What is wanted is the full listing, word for word, without its pictures.

━━━ PROVIDED MATERIAL ━━━

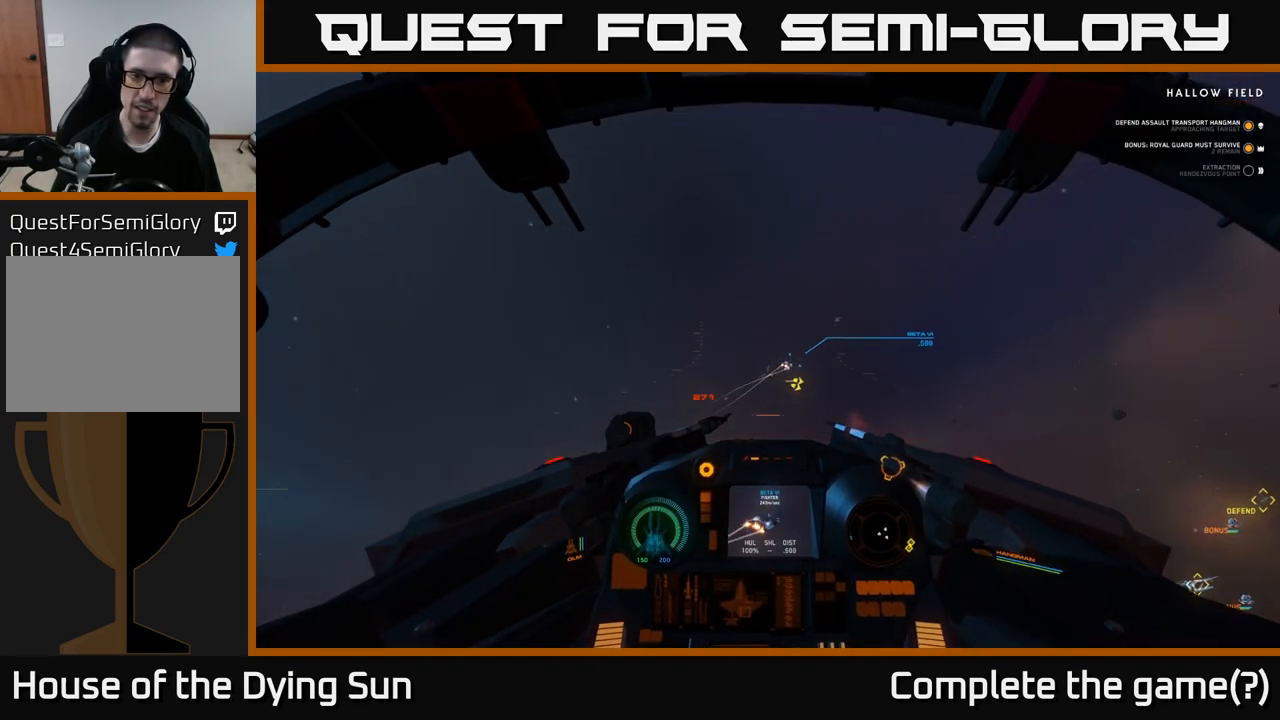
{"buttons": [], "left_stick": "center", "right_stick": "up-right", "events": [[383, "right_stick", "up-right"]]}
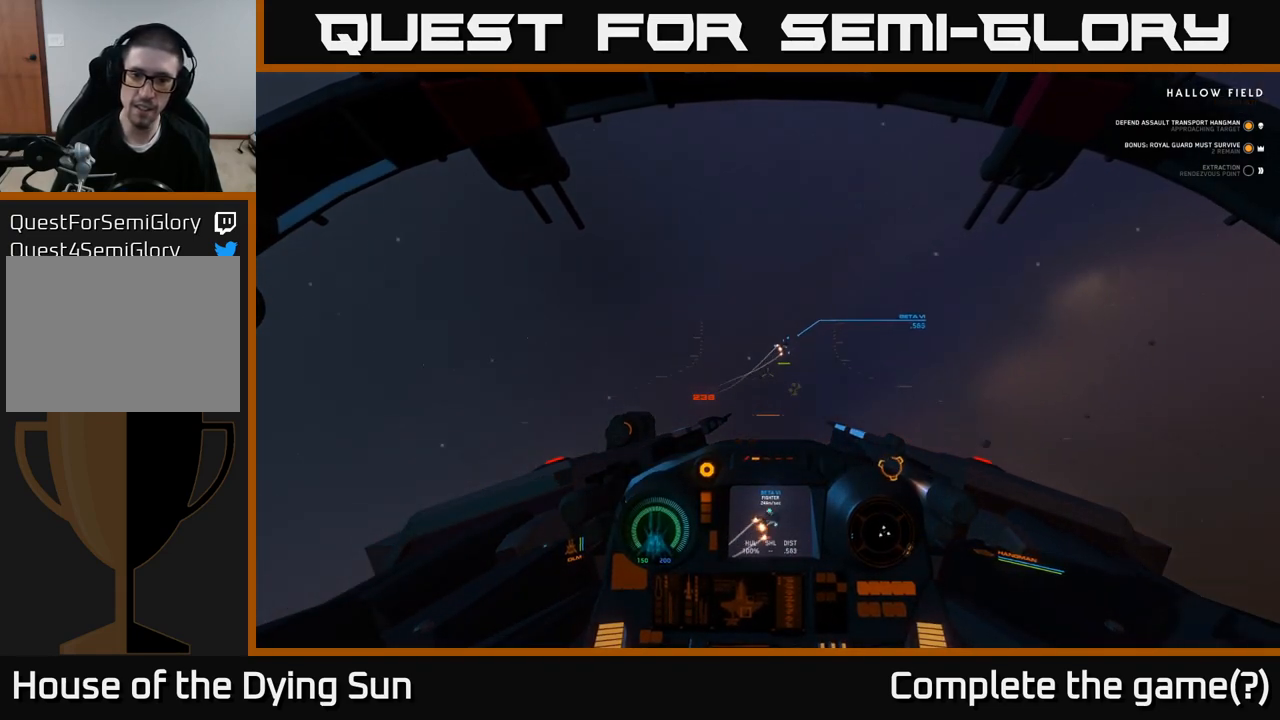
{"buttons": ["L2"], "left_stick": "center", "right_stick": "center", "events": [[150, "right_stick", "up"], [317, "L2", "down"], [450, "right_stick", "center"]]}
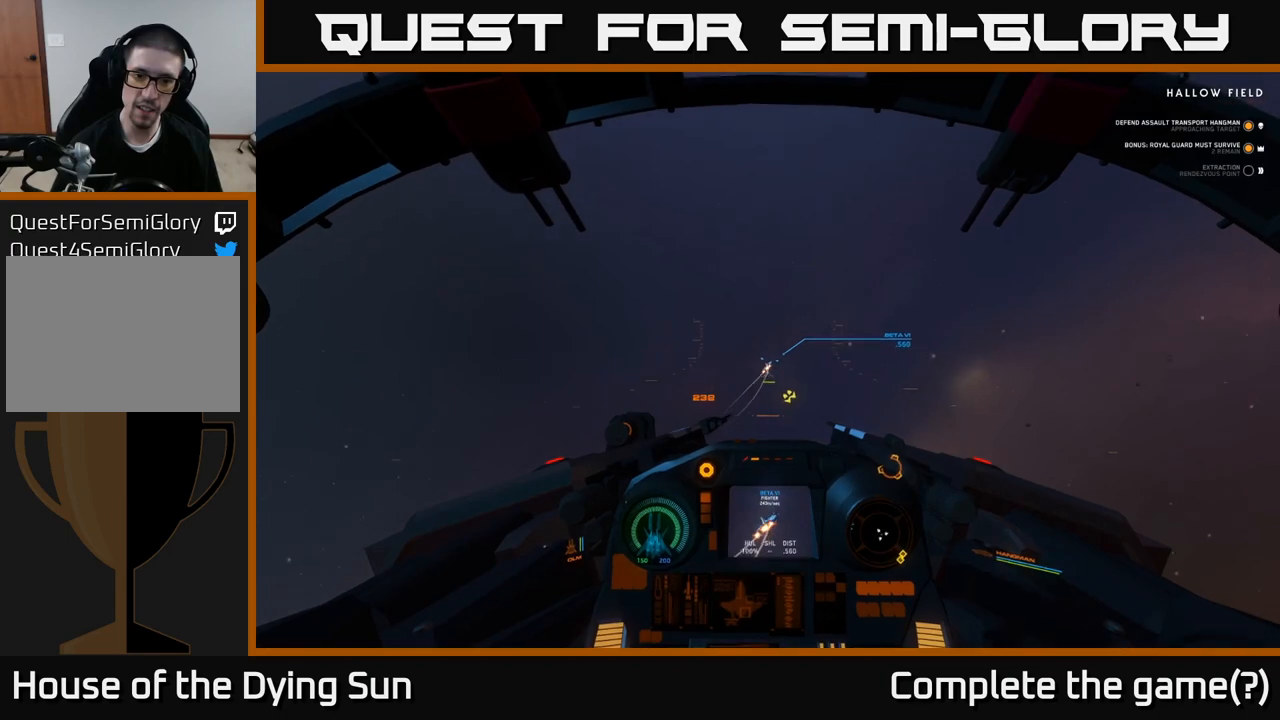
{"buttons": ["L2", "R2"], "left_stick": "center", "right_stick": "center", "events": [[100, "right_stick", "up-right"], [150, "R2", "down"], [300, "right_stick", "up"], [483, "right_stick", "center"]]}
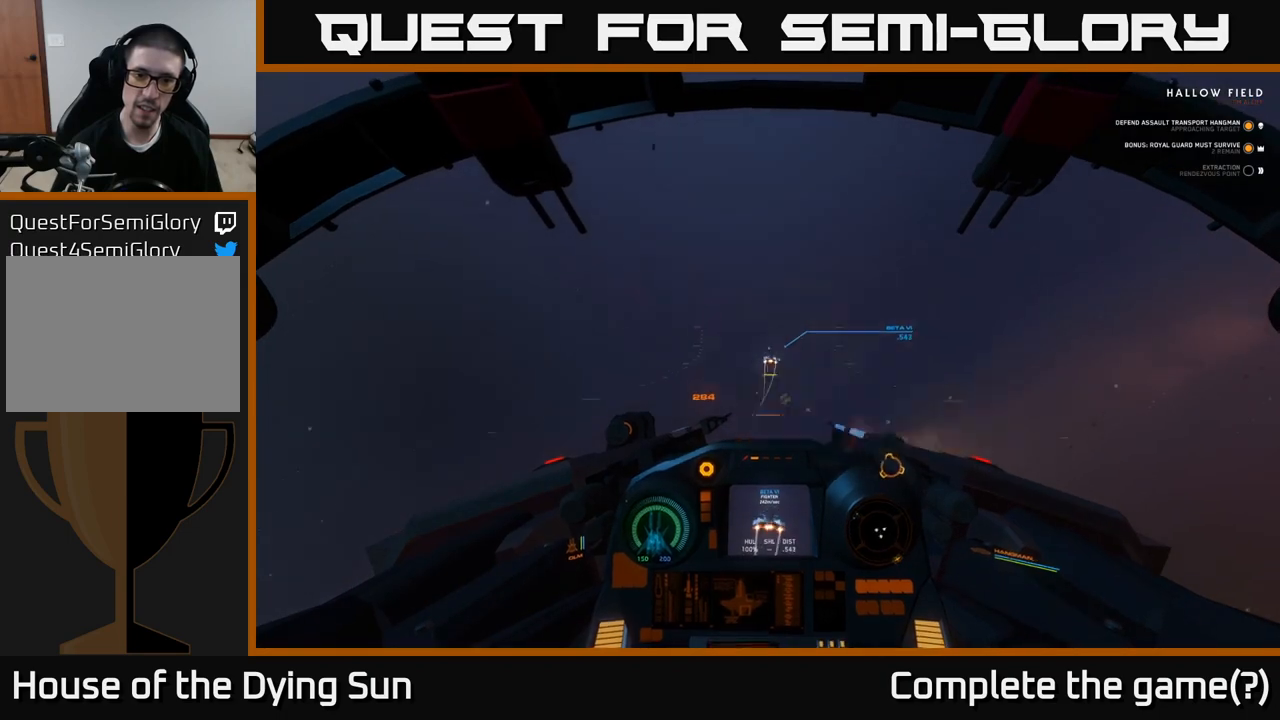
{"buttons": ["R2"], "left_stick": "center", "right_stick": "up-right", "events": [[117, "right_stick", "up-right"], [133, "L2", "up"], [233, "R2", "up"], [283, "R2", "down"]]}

━━━

* [ANSWER]:
{"buttons": [], "left_stick": "center", "right_stick": "up-right", "events": [[383, "right_stick", "up-right"]]}
{"buttons": ["L2"], "left_stick": "center", "right_stick": "center", "events": [[150, "right_stick", "up"], [317, "L2", "down"], [450, "right_stick", "center"]]}
{"buttons": ["L2", "R2"], "left_stick": "center", "right_stick": "center", "events": [[100, "right_stick", "up-right"], [150, "R2", "down"], [300, "right_stick", "up"], [483, "right_stick", "center"]]}
{"buttons": ["R2"], "left_stick": "center", "right_stick": "up-right", "events": [[117, "right_stick", "up-right"], [133, "L2", "up"], [233, "R2", "up"], [283, "R2", "down"]]}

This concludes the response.